Mandados são cumpridos na Paraíba, Pernambuco e Santa Catarina; investigação também apura tráfico de drogas, armas e lavagem de dinheiro.

A Polícia Federal deflagrou, na manhã desta quarta-feira (22), a Operação No Fake, com o objetivo de desarticular uma organização criminosa especializada na fabricação, distribuição e comercialização de cédulas falsas. A Paraíba é o principal foco da operação, que também cumpre medidas judiciais em Pernambuco e Santa Catarina.

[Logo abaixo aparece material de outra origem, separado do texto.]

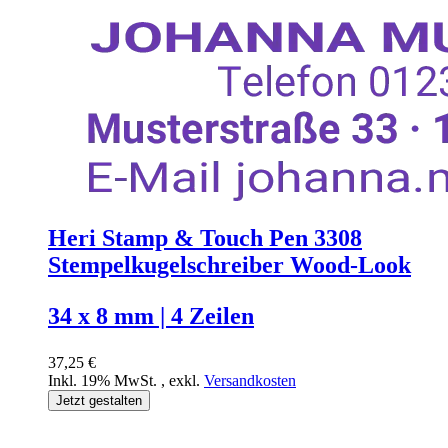
Heri Stamp & Touch Pen 3308
Stempelkugelschreiber Wood-Look
34 x 8 mm | 4 Zeilen
37,25 €
Inkl. 19% MwSt.
,
exkl.
Versandkosten
Jetzt gestalten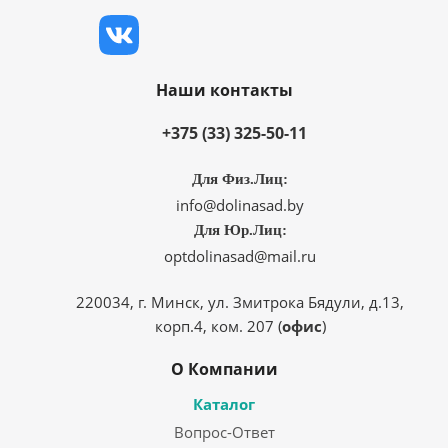
Наши контакты
+375 (33) 325-50-11
Для Физ.Лиц:
info@dolinasad.by
Для Юр.Лиц:
optdolinasad@mail.ru
220034, г. Минск, ул. Змитрока Бядули, д.13,
корп.4, ком. 207 (
офис
)
О Компании
Каталог
Вопрос-Ответ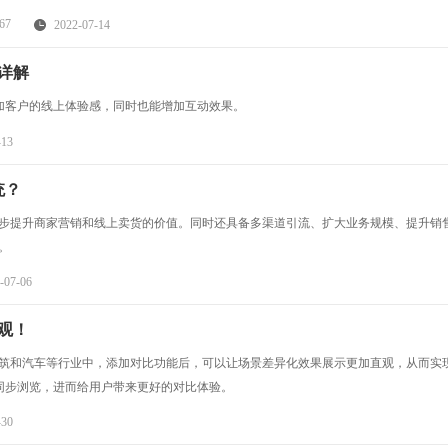
67
2022-07-14
详解
加客户的线上体验感，同时也能增加互动效果。
-13
统？
一步提升商家营销和线上卖货的价值。同时还具备多渠道引流、扩大业务规模、提升销
。
-07-06
观！
建筑和汽车等行业中，添加对比功能后，可以让场景差异化效果展示更加直观，从而实
同步浏览，进而给用户带来更好的对比体验。
-30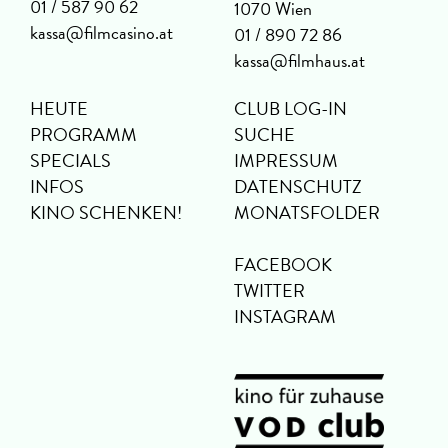
01 / 587 90 62
1070 Wien
kassa@filmcasino.at
01 / 890 72 86
kassa@filmhaus.at
HEUTE
CLUB LOG-IN
PROGRAMM
SUCHE
SPECIALS
IMPRESSUM
INFOS
DATENSCHUTZ
KINO SCHENKEN!
MONATSFOLDER
FACEBOOK
TWITTER
INSTAGRAM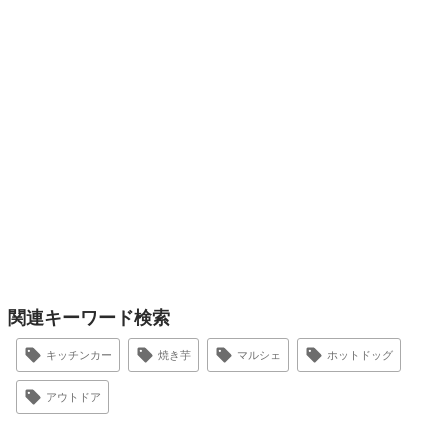
関連キーワード検索
キッチンカー
焼き芋
マルシェ
ホットドッグ
アウトドア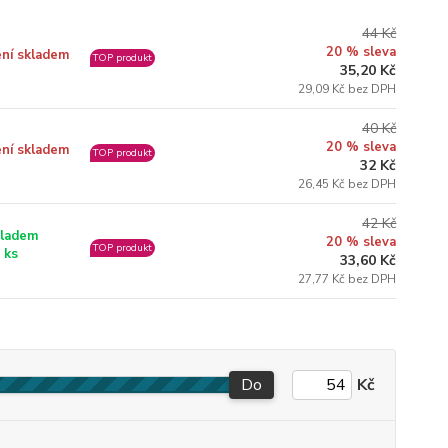
44 Kč
20 % sleva
ní skladem
TOP produkt
35,20 Kč
29,09 Kč bez DPH
40 Kč
20 % sleva
ní skladem
TOP produkt
32 Kč
26,45 Kč bez DPH
42 Kč
ladem
20 % sleva
TOP produkt
 ks
33,60 Kč
27,77 Kč bez DPH
Do
Kč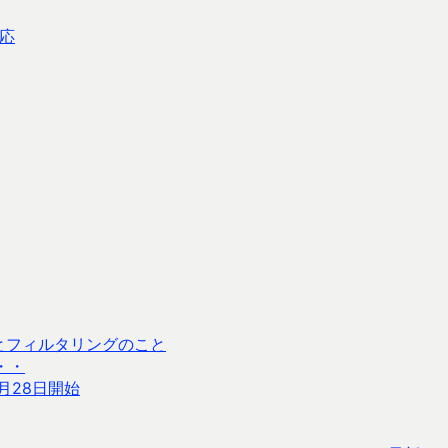
応
ととフィルタリングのこと
・・
月28日開始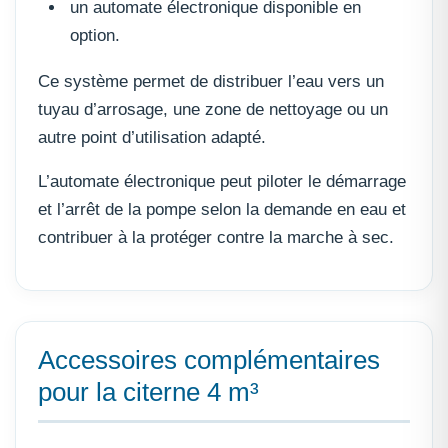
un automate électronique disponible en
option.
Ce système permet de distribuer l’eau vers un
tuyau d’arrosage, une zone de nettoyage ou un
autre point d’utilisation adapté.
L’automate électronique peut piloter le démarrage
et l’arrêt de la pompe selon la demande en eau et
contribuer à la protéger contre la marche à sec.
Accessoires complémentaires
pour la citerne 4 m³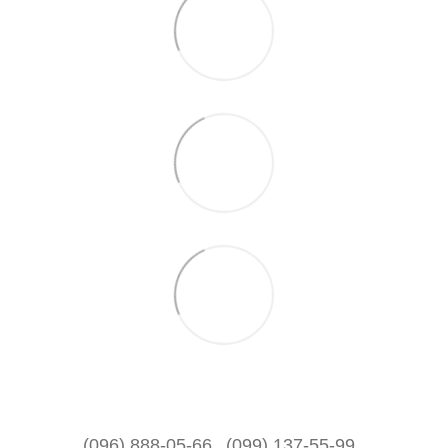
(096) 888-05-66
(099) 137-55-99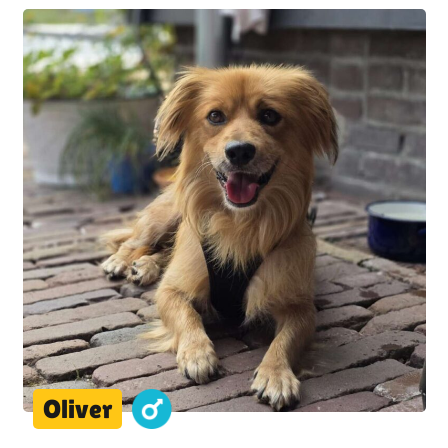
Oliver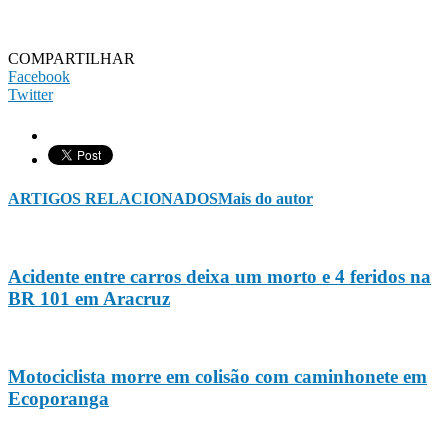
COMPARTILHAR
Facebook
Twitter
ARTIGOS RELACIONADOS
Mais do autor
Acidente entre carros deixa um morto e 4 feridos na
BR 101 em Aracruz
Motociclista morre em colisão com caminhonete em
Ecoporanga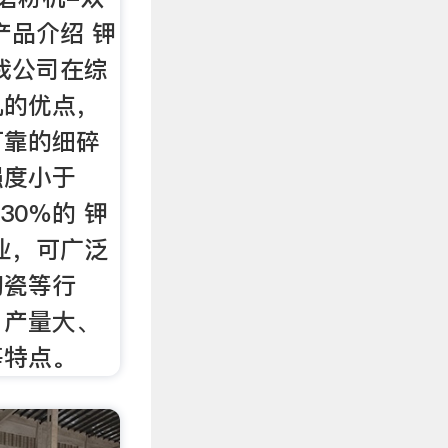
产品介绍 钾
我公司在综
机的优点，
可靠的细碎
强度小于
30％的 钾
业，可广泛
陶瓷等行
、产量大、
等特点。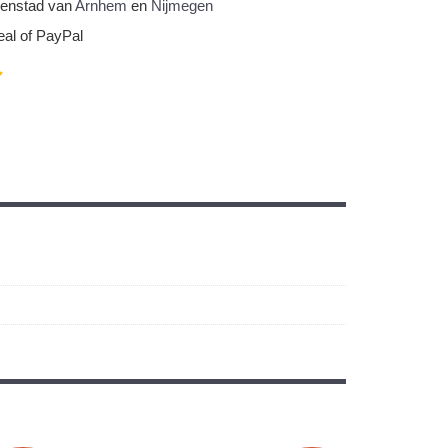
nnenstad van
Arnhem
en
Nijmegen
eal of PayPal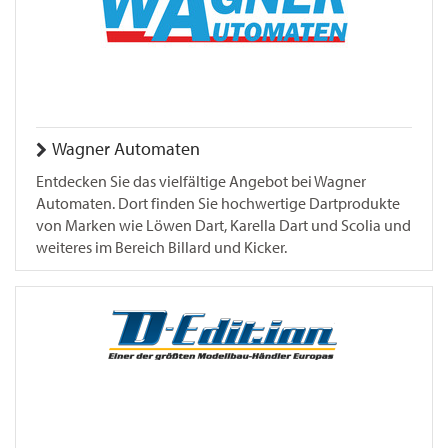
Wagner Automaten
Entdecken Sie das vielfältige Angebot bei Wagner
Automaten. Dort finden Sie hochwertige Dartprodukte
von Marken wie Löwen Dart, Karella Dart und Scolia und
weiteres im Bereich Billard und Kicker.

Ao todo, estão sendo cumpridos 10 mandados de prisão preventiva e 14 mandados de busca e apreensão, expedidos pela Justiça Federal. As ações ocorrem nos municípios de João Pessoa e Mogeiro, na Paraíba; Paulista, Abreu e Lima, Caruaru e Igarassu, em Pernambuco; e Lages, em Santa Catarina.

De acordo com a Polícia Federal, as investigações apontam que o grupo criminoso atuava em diversas regiões do país e mantinha um laboratório clandestino responsável por todas as etapas da falsificação de dinheiro, desde a aquisição dos materiais utilizados na produção até a distribuição das cédulas.

Segundo os investigadores, a comercialização das notas falsas era realizada por meio de redes sociais, aplicativos de mensagens, plataformas digitais e serviços postais. A análise das movimentações financeiras dos investigados revelou valores considerados expressivos, reforçando a estrutura organizada do esquema criminoso.

Além do crime de moeda falsa, a organização é investigada por uma série de outros delitos, entre eles organização criminosa, receptação qualificada, adulteração de veículos, tráfico de drogas, comércio ilegal de armas de fogo e lavagem de dinheiro.

As investigações também identificaram indícios de envolvimento do grupo na negociação de veículos roubados e clonados, além da atuação no tráfico de entorpecentes e na circulação ilegal de armamentos.

Segundo a Polícia Federal, a Operação No Fake tem como objetivo interromper a produção e a distribuição de dinheiro falso, desarticular a estrutura logística da organização criminosa e responsabilizar judicialmente todos os envolvidos. As investigações prosseguem para identificar outros integrantes do grupo e aprofundar a apuração sobre os crimes investigados.